- **EXERCISE DESCRIPTION**:
Every line below should be given again without alteration.

BEGIN DATASET EXTRACT

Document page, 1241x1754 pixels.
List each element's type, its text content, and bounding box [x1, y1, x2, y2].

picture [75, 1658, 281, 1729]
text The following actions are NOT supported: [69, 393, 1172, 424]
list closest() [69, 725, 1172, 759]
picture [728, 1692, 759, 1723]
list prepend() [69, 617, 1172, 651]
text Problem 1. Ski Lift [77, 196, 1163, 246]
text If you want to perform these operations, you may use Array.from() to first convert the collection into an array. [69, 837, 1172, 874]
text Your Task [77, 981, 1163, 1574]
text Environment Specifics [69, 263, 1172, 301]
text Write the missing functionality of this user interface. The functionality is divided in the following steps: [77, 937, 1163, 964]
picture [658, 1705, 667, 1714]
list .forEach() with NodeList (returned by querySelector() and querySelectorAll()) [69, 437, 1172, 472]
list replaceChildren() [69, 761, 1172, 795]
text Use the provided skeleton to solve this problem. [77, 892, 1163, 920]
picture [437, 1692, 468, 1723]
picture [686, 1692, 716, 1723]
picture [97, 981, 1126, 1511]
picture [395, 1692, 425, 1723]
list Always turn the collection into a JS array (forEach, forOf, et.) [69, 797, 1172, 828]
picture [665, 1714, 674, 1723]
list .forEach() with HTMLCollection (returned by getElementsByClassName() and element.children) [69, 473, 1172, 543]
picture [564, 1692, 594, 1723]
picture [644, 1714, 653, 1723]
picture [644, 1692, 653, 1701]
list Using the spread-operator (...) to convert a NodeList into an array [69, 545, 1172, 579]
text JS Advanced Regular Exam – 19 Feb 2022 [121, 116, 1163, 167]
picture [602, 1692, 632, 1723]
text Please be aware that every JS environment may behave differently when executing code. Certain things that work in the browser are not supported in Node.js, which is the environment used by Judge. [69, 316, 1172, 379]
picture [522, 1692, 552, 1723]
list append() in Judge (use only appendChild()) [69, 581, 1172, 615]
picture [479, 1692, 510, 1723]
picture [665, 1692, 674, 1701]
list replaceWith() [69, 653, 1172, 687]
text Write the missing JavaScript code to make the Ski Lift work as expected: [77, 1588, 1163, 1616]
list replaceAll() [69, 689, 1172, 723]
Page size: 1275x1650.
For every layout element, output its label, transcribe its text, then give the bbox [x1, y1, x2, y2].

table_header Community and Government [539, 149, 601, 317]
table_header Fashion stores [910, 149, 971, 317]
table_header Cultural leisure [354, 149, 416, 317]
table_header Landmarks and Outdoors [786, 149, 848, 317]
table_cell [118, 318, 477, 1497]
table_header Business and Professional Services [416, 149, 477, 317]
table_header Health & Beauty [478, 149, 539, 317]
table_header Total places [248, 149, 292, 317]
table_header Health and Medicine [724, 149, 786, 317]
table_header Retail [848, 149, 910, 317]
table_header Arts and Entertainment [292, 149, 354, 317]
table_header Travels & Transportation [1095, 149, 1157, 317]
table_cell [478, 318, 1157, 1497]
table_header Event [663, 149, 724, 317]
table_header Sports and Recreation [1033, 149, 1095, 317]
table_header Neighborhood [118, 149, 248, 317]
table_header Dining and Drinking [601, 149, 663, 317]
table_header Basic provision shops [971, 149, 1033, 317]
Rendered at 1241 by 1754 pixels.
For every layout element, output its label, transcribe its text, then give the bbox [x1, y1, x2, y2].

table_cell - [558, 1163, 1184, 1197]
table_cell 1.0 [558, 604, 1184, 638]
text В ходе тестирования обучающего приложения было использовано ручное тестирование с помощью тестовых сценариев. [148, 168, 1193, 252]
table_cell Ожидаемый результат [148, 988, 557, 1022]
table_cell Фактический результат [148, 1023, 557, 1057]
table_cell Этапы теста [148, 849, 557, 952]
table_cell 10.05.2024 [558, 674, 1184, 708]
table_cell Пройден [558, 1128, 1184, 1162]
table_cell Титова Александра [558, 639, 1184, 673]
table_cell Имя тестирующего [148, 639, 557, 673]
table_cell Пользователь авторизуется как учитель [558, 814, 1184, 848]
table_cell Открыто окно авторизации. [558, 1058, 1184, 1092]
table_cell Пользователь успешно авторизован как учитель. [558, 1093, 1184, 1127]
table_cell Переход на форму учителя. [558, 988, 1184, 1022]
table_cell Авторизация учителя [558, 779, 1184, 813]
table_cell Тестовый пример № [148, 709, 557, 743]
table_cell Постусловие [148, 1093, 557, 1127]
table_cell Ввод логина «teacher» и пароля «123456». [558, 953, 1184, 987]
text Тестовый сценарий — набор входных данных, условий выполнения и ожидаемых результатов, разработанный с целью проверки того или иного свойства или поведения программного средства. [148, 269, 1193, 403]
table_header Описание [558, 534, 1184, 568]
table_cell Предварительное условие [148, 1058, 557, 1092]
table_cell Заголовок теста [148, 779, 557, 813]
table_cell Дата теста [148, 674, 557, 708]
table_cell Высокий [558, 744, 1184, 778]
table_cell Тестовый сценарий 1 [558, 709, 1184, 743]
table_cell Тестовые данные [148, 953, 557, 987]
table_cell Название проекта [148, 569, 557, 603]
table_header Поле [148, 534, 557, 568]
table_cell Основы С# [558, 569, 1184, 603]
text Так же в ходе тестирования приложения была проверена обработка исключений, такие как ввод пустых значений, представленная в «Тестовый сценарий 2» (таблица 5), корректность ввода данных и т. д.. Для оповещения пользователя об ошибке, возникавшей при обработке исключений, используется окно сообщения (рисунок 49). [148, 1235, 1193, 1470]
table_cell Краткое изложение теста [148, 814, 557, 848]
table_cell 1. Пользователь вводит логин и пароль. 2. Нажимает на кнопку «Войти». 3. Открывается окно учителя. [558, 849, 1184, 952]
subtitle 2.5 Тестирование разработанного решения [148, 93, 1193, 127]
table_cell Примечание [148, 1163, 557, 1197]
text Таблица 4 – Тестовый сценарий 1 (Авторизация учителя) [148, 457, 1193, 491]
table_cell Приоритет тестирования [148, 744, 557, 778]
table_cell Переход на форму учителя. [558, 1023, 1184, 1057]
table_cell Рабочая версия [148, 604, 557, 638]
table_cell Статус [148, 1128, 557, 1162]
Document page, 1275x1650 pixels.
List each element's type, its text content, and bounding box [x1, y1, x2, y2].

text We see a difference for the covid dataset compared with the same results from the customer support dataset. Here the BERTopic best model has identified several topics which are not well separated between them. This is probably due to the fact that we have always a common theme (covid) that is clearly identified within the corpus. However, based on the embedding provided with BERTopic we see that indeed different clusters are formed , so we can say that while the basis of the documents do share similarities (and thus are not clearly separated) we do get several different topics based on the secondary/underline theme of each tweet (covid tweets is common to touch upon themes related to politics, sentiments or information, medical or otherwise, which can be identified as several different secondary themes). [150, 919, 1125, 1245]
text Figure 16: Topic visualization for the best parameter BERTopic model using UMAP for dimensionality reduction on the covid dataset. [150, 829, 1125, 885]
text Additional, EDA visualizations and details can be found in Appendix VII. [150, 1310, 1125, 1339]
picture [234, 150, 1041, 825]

END DATASET EXTRACT

- **SOLUTION TO THIS PROBLEM**:
Document page, 1241x1754 pixels.
List each element's type, its text content, and bounding box [x1, y1, x2, y2].

picture [75, 1658, 281, 1729]
text The following actions are NOT supported: [69, 393, 1172, 424]
list closest() [69, 725, 1172, 759]
picture [728, 1692, 759, 1723]
list prepend() [69, 617, 1172, 651]
text Problem 1. Ski Lift [77, 196, 1163, 246]
text If you want to perform these operations, you may use Array.from() to first convert the collection into an array. [69, 837, 1172, 874]
text Your Task [77, 981, 1163, 1574]
text Environment Specifics [69, 263, 1172, 301]
text Write the missing functionality of this user interface. The functionality is divided in the following steps: [77, 937, 1163, 964]
picture [658, 1705, 667, 1714]
list .forEach() with NodeList (returned by querySelector() and querySelectorAll()) [69, 437, 1172, 472]
list replaceChildren() [69, 761, 1172, 795]
text Use the provided skeleton to solve this problem. [77, 892, 1163, 920]
picture [437, 1692, 468, 1723]
picture [686, 1692, 716, 1723]
picture [97, 981, 1126, 1511]
picture [395, 1692, 425, 1723]
list Always turn the collection into a JS array (forEach, forOf, et.) [69, 797, 1172, 828]
picture [665, 1714, 674, 1723]
list .forEach() with HTMLCollection (returned by getElementsByClassName() and element.children) [69, 473, 1172, 543]
picture [564, 1692, 594, 1723]
picture [644, 1714, 653, 1723]
picture [644, 1692, 653, 1701]
list Using the spread-operator (...) to convert a NodeList into an array [69, 545, 1172, 579]
text JS Advanced Regular Exam – 19 Feb 2022 [121, 116, 1163, 167]
picture [602, 1692, 632, 1723]
text Please be aware that every JS environment may behave differently when executing code. Certain things that work in the browser are not supported in Node.js, which is the environment used by Judge. [69, 316, 1172, 379]
picture [522, 1692, 552, 1723]
list append() in Judge (use only appendChild()) [69, 581, 1172, 615]
picture [479, 1692, 510, 1723]
picture [665, 1692, 674, 1701]
list replaceWith() [69, 653, 1172, 687]
text Write the missing JavaScript code to make the Ski Lift work as expected: [77, 1588, 1163, 1616]
list replaceAll() [69, 689, 1172, 723]
Page size: 1275x1650.
For every layout element, output its label, transcribe its text, then give the bbox [x1, y1, x2, y2].

table_header Community and Government [539, 149, 601, 317]
table_header Fashion stores [910, 149, 971, 317]
table_header Cultural leisure [354, 149, 416, 317]
table_header Landmarks and Outdoors [786, 149, 848, 317]
table_cell [118, 318, 477, 1497]
table_header Business and Professional Services [416, 149, 477, 317]
table_header Health & Beauty [478, 149, 539, 317]
table_header Total places [248, 149, 292, 317]
table_header Health and Medicine [724, 149, 786, 317]
table_header Retail [848, 149, 910, 317]
table_header Arts and Entertainment [292, 149, 354, 317]
table_header Travels & Transportation [1095, 149, 1157, 317]
table_cell [478, 318, 1157, 1497]
table_header Event [663, 149, 724, 317]
table_header Sports and Recreation [1033, 149, 1095, 317]
table_header Neighborhood [118, 149, 248, 317]
table_header Dining and Drinking [601, 149, 663, 317]
table_header Basic provision shops [971, 149, 1033, 317]
Rendered at 1241 by 1754 pixels.
For every layout element, output its label, transcribe its text, then give the bbox [x1, y1, x2, y2].

table_cell - [558, 1163, 1184, 1197]
table_cell 1.0 [558, 604, 1184, 638]
text В ходе тестирования обучающего приложения было использовано ручное тестирование с помощью тестовых сценариев. [148, 168, 1193, 252]
table_cell Ожидаемый результат [148, 988, 557, 1022]
table_cell Фактический результат [148, 1023, 557, 1057]
table_cell Этапы теста [148, 849, 557, 952]
table_cell 10.05.2024 [558, 674, 1184, 708]
table_cell Пройден [558, 1128, 1184, 1162]
table_cell Титова Александра [558, 639, 1184, 673]
table_cell Имя тестирующего [148, 639, 557, 673]
table_cell Пользователь авторизуется как учитель [558, 814, 1184, 848]
table_cell Открыто окно авторизации. [558, 1058, 1184, 1092]
table_cell Пользователь успешно авторизован как учитель. [558, 1093, 1184, 1127]
table_cell Переход на форму учителя. [558, 988, 1184, 1022]
table_cell Авторизация учителя [558, 779, 1184, 813]
table_cell Тестовый пример № [148, 709, 557, 743]
table_cell Постусловие [148, 1093, 557, 1127]
table_cell Ввод логина «teacher» и пароля «123456». [558, 953, 1184, 987]
text Тестовый сценарий — набор входных данных, условий выполнения и ожидаемых результатов, разработанный с целью проверки того или иного свойства или поведения программного средства. [148, 269, 1193, 403]
table_header Описание [558, 534, 1184, 568]
table_cell Предварительное условие [148, 1058, 557, 1092]
table_cell Заголовок теста [148, 779, 557, 813]
table_cell Дата теста [148, 674, 557, 708]
table_cell Высокий [558, 744, 1184, 778]
table_cell Тестовый сценарий 1 [558, 709, 1184, 743]
table_cell Тестовые данные [148, 953, 557, 987]
table_cell Название проекта [148, 569, 557, 603]
table_header Поле [148, 534, 557, 568]
table_cell Основы С# [558, 569, 1184, 603]
text Так же в ходе тестирования приложения была проверена обработка исключений, такие как ввод пустых значений, представленная в «Тестовый сценарий 2» (таблица 5), корректность ввода данных и т. д.. Для оповещения пользователя об ошибке, возникавшей при обработке исключений, используется окно сообщения (рисунок 49). [148, 1235, 1193, 1470]
table_cell Краткое изложение теста [148, 814, 557, 848]
table_cell 1. Пользователь вводит логин и пароль. 2. Нажимает на кнопку «Войти». 3. Открывается окно учителя. [558, 849, 1184, 952]
subtitle 2.5 Тестирование разработанного решения [148, 93, 1193, 127]
table_cell Примечание [148, 1163, 557, 1197]
text Таблица 4 – Тестовый сценарий 1 (Авторизация учителя) [148, 457, 1193, 491]
table_cell Приоритет тестирования [148, 744, 557, 778]
table_cell Переход на форму учителя. [558, 1023, 1184, 1057]
table_cell Рабочая версия [148, 604, 557, 638]
table_cell Статус [148, 1128, 557, 1162]
Document page, 1275x1650 pixels.
List each element's type, its text content, and bounding box [x1, y1, x2, y2].

text We see a difference for the covid dataset compared with the same results from the customer support dataset. Here the BERTopic best model has identified several topics which are not well separated between them. This is probably due to the fact that we have always a common theme (covid) that is clearly identified within the corpus. However, based on the embedding provided with BERTopic we see that indeed different clusters are formed , so we can say that while the basis of the documents do share similarities (and thus are not clearly separated) we do get several different topics based on the secondary/underline theme of each tweet (covid tweets is common to touch upon themes related to politics, sentiments or information, medical or otherwise, which can be identified as several different secondary themes). [150, 919, 1125, 1245]
text Figure 16: Topic visualization for the best parameter BERTopic model using UMAP for dimensionality reduction on the covid dataset. [150, 829, 1125, 885]
text Additional, EDA visualizations and details can be found in Appendix VII. [150, 1310, 1125, 1339]
picture [234, 150, 1041, 825]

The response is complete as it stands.